> [EXERCISE DESCRIPTION]:
State the number of lines in the listing that contain "DLPF". No further words are expected.

> [TASK MATERIAL]:
____________

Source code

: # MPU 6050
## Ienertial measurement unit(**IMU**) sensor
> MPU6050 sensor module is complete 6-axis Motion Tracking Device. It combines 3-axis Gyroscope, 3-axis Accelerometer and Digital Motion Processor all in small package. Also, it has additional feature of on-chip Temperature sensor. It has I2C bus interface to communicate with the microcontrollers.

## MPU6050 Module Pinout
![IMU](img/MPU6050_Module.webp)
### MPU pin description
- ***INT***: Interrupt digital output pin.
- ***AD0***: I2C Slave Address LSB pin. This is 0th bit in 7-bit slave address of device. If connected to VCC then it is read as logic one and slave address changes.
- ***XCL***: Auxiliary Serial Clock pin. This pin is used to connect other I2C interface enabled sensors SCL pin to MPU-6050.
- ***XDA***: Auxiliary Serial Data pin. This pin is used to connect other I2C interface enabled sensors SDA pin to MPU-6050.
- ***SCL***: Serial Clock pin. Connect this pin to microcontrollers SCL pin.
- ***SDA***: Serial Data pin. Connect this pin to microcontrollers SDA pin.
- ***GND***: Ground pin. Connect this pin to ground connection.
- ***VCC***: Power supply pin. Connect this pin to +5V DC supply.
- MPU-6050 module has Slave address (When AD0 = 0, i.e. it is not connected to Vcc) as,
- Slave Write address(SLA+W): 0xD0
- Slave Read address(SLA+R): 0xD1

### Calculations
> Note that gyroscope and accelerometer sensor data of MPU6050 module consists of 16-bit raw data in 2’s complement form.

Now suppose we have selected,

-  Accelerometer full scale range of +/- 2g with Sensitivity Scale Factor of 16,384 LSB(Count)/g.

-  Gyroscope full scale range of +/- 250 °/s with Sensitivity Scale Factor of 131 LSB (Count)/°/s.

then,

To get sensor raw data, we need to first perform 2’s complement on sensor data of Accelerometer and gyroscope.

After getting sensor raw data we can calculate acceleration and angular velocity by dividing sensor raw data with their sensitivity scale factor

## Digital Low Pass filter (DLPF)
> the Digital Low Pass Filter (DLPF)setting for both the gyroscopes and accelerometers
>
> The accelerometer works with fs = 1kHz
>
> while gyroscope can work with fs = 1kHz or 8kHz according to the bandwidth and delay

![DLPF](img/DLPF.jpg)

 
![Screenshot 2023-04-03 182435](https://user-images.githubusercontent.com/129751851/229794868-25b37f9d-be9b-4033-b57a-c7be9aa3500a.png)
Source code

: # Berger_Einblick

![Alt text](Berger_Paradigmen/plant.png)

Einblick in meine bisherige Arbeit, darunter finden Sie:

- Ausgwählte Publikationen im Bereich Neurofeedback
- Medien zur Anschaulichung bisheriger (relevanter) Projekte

____________

> [RESULT OF THE EXERCISE]:
3